Thursday, November 13, 2008

If GM is neutered, U.S. won't be a player in meeting surging global demand for autos

In the debate over whether GM should be bailed out or pushed into bankruptcy, I see almost no discussion of the big global demand for new vehicles that will come over the next decade, pushed particularly by fast growth in developing countries (like India and members of the Russian Federation). If GM goes under or into bankruptcy, the U.S. will not be a major player in producing the demand for 180 million vehicles from new owners -- on top of replacement demand. Most of that production will be ceded to international makers. Just think about that 180-million number. Say the average global retail price for those cars is $15,000, which is on the low-low end of current average prices. That comes to $2.7 trillion.

GM's share of that growth, based on its current 20% of the international market (including the U.S.), would be $540 billion -- or $54 billion a year over two decades. Its fuel-efficient, mid-size Chevrolet Cruze sedan (photo above) will be its major entrant in the global market starting in 2011. It will offer 40 MPG. Figure on a price tag north of the current global Chevy Cobalt, which goes for $15,0000-$17,000.

Keep in mind, too, that if GM were able to keep its market share as that growth gains steam, and production transitions to the all-electric auto (which GM finally is totally committed to), it would provide a big chunk of the 5 million "green collar" jobs that President-elect Obama wants to create over the next decade.

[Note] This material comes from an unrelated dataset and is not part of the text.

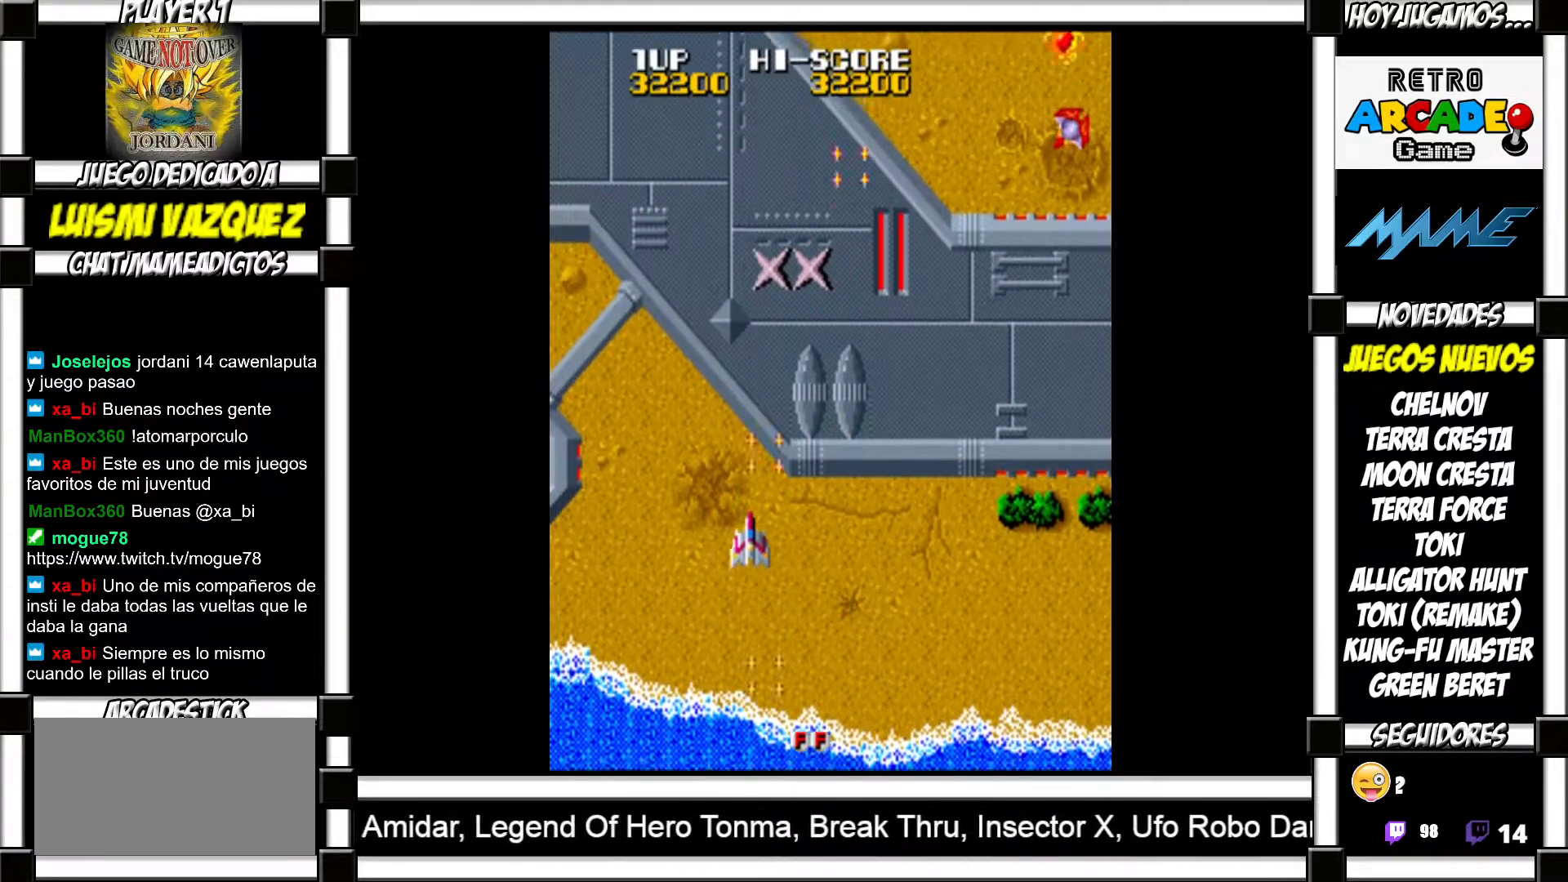
{"buttons": ["SQUARE"]}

Could GM do that with a bailout? It has a shot -- a far better shot than if it is forced into bankruptcy that will prevent it from taking the expansionary steps it would need to take to be a player in meeting the coming global auto demand. asked a variety of quotable people whether they thought federal bailout money should be available to the Detroit Big Three. The only big foot who raised the issue of future global auto demand was Peter Fenn, a Democratic media consultant. Too many of the other quotables were talking off the top of their heads.